Has anyone got practical experience or a reference for a scheme that implements a key management scheme that would comply with the PCI DSS security standard?
There are obviously quite a few implementations around given the number of companies compliant with PCI DSS but trying to find details of them is tough. When it gets down to storing private data the discussion normally stops at which encryption algorithm to use. After that there's normally a statement about appropriately storing the private key but no discussion about practical ways to do it or things like periodically changing the key or providing the key to applications etc.
Specificlly I'm interested in thee requirements from sections 3.5 and 3.6 of the PCI DSS standard.
3.5.2 Store cryptographic keys securely in the fewest possible locations and forms.
3.6.a Verify the existence of key-management procedures for keys used for encryption of cardholder data. Note: Numerous industry standards for key management are available from various resources including NIST, which can be found at http://csrc.nist.gov.
3.6.4 Verify that key-management procedures are implemented to require periodic key changes at least annually.
I've had a look at the NIST Cryptographic publications as the PCI DSS requirements document suggests but apart from recent notes of a Cryptographic Key Management Workshop there doesn't appear to be much there in the way of real implementable schemes or standards.
As to what I'm trying to do it's not:
Store passwords + salts as one way hashes for authentication,
Choose a strong symmteric algorithm for data encryption,
Avoid needing to store private data in the first place.
Avoid the need for key management with other mechanisms: physical security, database security, dragons and wizards etc.
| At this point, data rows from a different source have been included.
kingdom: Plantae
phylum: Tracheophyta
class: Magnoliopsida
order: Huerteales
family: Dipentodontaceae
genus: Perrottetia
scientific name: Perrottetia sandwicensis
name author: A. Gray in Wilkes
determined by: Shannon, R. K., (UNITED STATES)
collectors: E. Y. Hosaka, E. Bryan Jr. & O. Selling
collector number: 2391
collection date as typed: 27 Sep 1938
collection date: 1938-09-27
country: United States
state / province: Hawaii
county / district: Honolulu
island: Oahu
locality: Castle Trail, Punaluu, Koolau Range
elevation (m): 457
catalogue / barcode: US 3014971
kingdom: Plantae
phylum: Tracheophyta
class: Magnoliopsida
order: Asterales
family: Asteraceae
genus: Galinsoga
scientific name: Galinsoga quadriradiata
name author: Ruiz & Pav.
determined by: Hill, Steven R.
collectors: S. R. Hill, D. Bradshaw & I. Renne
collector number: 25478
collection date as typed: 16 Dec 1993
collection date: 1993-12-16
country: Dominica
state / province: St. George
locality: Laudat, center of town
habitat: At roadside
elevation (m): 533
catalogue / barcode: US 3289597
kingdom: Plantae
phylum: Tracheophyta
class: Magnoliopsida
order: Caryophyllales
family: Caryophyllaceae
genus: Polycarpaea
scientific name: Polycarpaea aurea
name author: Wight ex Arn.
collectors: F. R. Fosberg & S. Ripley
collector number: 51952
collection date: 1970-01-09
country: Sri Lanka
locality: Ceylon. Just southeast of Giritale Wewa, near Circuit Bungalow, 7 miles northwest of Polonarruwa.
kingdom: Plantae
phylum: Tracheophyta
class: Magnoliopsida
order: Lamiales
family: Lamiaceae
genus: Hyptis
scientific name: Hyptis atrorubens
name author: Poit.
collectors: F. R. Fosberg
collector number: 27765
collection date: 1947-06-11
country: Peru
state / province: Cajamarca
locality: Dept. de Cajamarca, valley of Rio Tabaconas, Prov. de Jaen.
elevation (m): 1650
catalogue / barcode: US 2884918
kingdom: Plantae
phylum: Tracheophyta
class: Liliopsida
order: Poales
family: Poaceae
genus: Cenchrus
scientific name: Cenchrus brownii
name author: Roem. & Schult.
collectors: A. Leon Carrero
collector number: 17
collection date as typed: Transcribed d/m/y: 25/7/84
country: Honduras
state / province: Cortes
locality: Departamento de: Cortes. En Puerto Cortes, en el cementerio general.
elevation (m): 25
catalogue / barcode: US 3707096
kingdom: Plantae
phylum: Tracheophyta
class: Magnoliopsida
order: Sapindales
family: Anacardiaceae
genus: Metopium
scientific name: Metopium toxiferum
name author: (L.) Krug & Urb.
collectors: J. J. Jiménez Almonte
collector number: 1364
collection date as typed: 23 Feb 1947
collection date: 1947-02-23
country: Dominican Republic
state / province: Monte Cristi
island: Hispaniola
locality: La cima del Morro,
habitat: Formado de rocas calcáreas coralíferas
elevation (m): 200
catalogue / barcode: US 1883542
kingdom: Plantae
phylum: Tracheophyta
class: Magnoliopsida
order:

All of which are valid concerns but in this case are not the answer. The nuts and bolts of my requirements are in a different SO question .Net Design pattern for storing and retrieving sensitive per user data but it all boils down to key management hence this more refined question.
I'm familiar with the pain you're going through. We struggled to update an old EFT system towards PCI compliance. Key management was certainly (from my software point of view) the most challenging part.
I think I also stumbled into the NIST Recommendations for Key Management that Martin posted, and got incredibly frustrated with the lack of concrete examples.
ANSI X9.17 - Financial Institution Key Management is probably the most relevant to your needs, with PCI-DSS. Good luck reading it though, the document is a massive collection of TLA's which I know I certainly struggled to read. (X9.17 is updated yearly, and latest version is now: NIST SP 800-57 Pt. 1 Rev. 4 )
When frustration turned to desperation I stumbled into The Electronic Money Mill which is a fictional tale, with a good number of relevant technical references. Chapter 17 discusses X9.17 and may help with the understanding.
From all this reference material I designed a key management system that our auditor was pleased with. The design documents are fairly lengthy, but in summary the idea is that you have your Data Encrypying Key protected by a Key Encrypting Key, and the Key Encrypting Key is stored on a physically separate box, itself protected by a Master Key.
My implementation was to have a Key Server application running on a windows box. This application required entry of two separate 'key server master keys' before it could be used. These keys would be known only to the key server administrators. These keys are xor'd together to generate the Master Key, which is stored only in protected memory whilst the application is running. Application can then automatically generate cryptographically strong Key Encrypting Keys, which are stored in encrypted form using the Master Key.
Applications that have a need for encryption will request a Key Encrypting Key from the Key Server. The KEK is used by the application to encrypt/decrypt the Data Encrypting Key, which can be stored securely with the application data.
Good luck. I hope you also find it an interesting challenge!
Have you seen NIST SP 800-57, Recommendation for Key Management?